On July 22, U.S. and Japanese forces collaborated in an exercise to sink a massive vessel. The victim was the decommissioned ex-USS Denver, which first launched in the mid 1960s.

Units gathered 50 nautical miles north of Kauai to participate in the sinking exercise (SINKEX). Weapons from the land, air and sea had the opportunity to fire at the retired ship, leaving it in smoke and flames.

“SINKEX is more than the end result,” said Mark Goulden, commander of the RIMPAC Combined Force Air Component Command.
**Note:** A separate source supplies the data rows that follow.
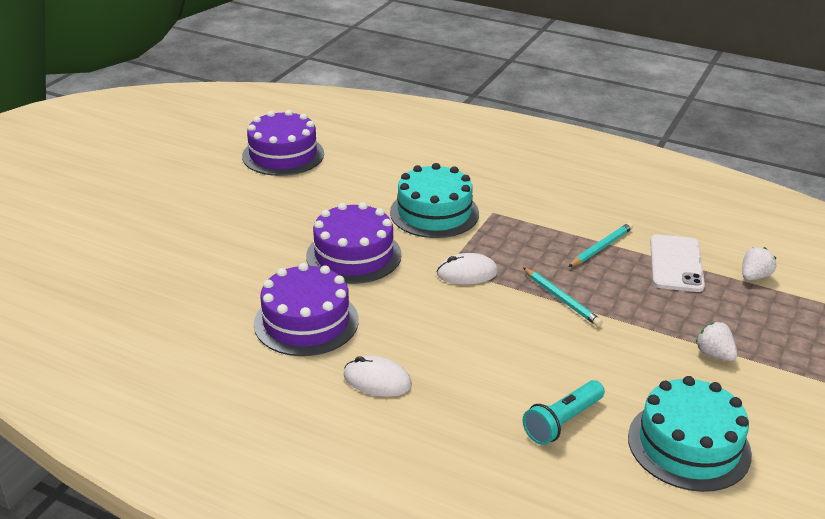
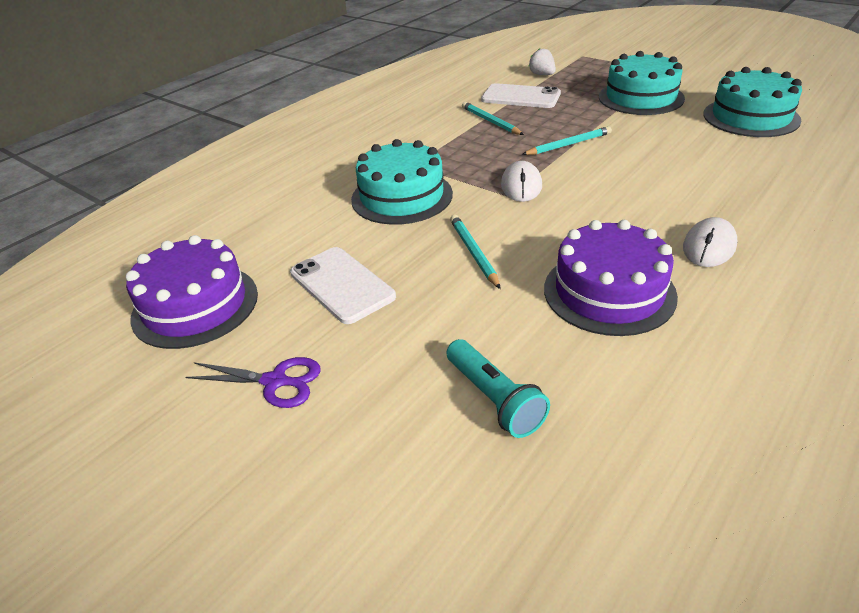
camera: 75 degrees left, 5 degrees up
(212, 196) = (275, 381): none -> purple scissors
(308, 203) = (342, 285): none -> white phone
(353, 255) = (473, 252): purple cake -> turquoise pencil
(562, 422) = (741, 159): turquoise flashlight -> turquoise flashlight (494, 399)
(714, 354) = (640, 97): white strawberry -> turquoise cake

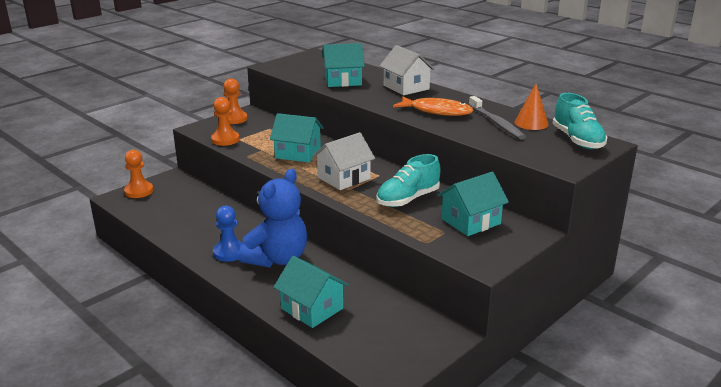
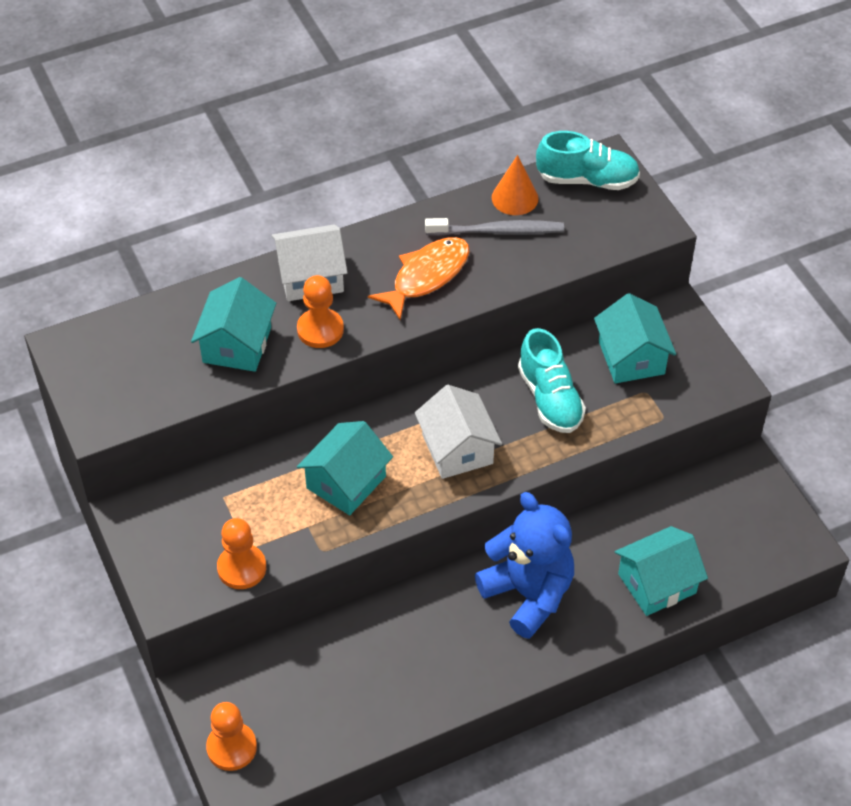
camera: 70 degrees left, 25 degrees up
(229, 252) = (488, 648): blue pawn -> none
(234, 119) = (153, 539): orange pawn -> orange pawn (320, 330)

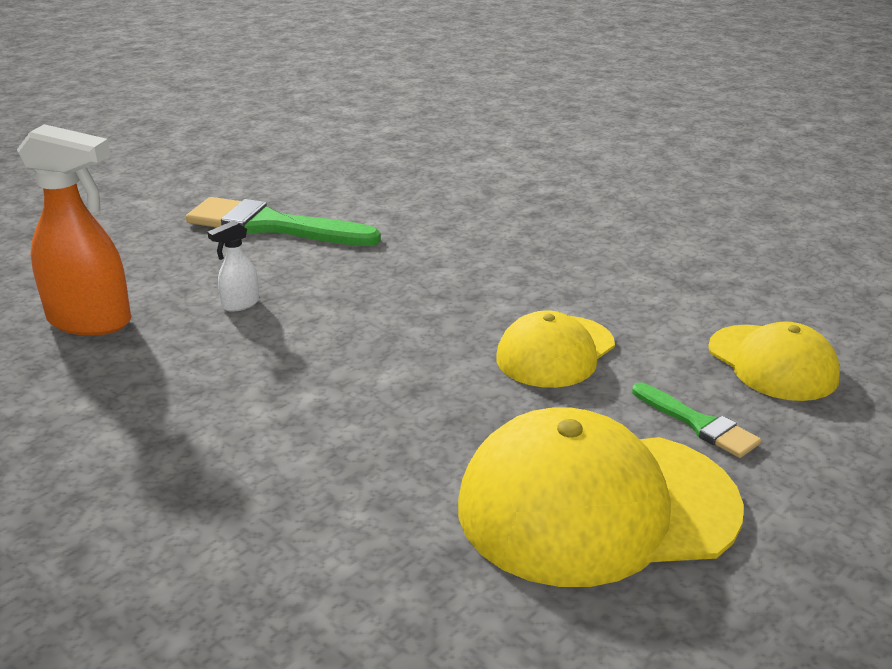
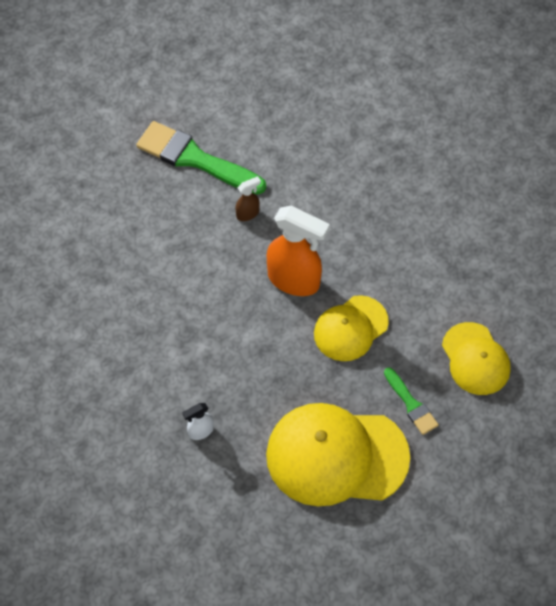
camera: 10 degrees right, 30 degrees up
(91, 321) = (78, 255): orange spray bottle -> orange spray bottle (294, 280)
(240, 304) = (168, 250): white spray bottle -> white spray bottle (200, 431)
(359, 262) = (248, 214): none -> brown spray bottle

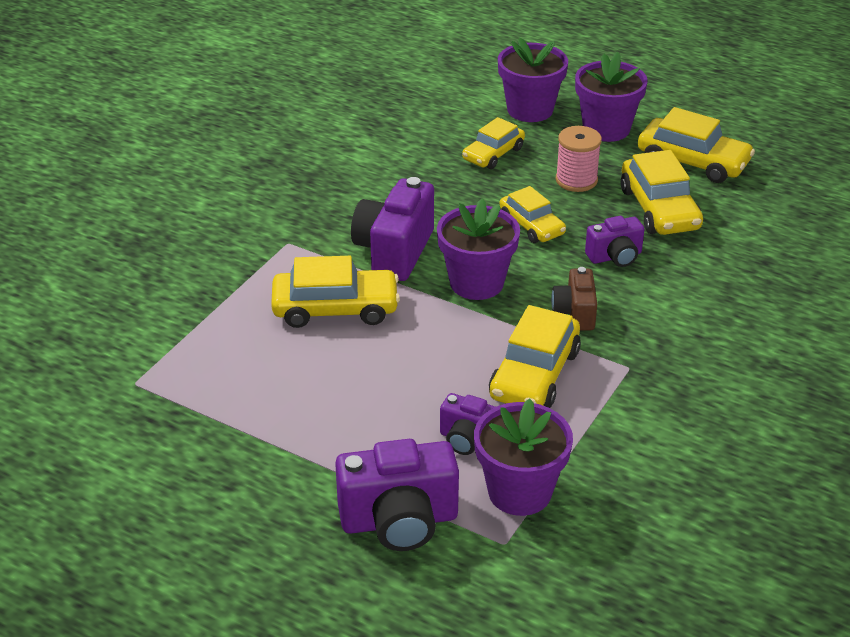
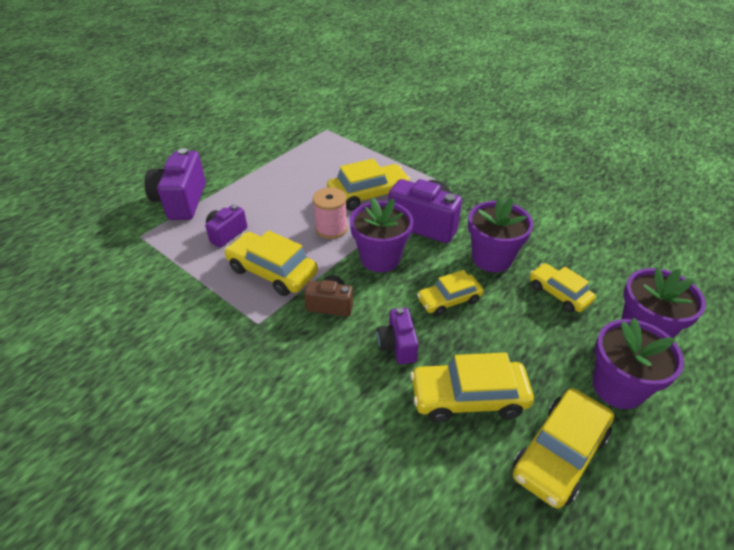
camera: 100 degrees right, 5 degrees up
(335, 308) = (368, 194): yellow car -> yellow car turned 120 degrees counterclockwise
(519, 492) = (173, 248): purple flower pot -> purple flower pot (492, 258)
(576, 180) = (518, 343): pink spool -> pink spool (331, 229)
“It takes a team of capable, adaptive partners from different nations and disciplines to come together to find, fix, track, target, engage and assess with the agility and precision required to put the right ordnance in the right place, at the right time, every time.”

Officials say alliances, such as the opportunity to practice tactical warfare alongside partner nations, ensures regional stability in the Indo-Pacific.

Authorities say the sinking exercise was conducted in compliance with Environmental Protection Agency rules under a permit held by the Navy.

In preparation for the activity, the chosen vessel was cleaned to remove physical and chemical pollutants, including petroleum, according to an official report.

The report states that surveys were conducted to ensure humans and marine mammals were not in the area during the exercise.

Various SINKEX activities have occurred throughout the month of July before RIMPAC’s conclusion on Aug. 4.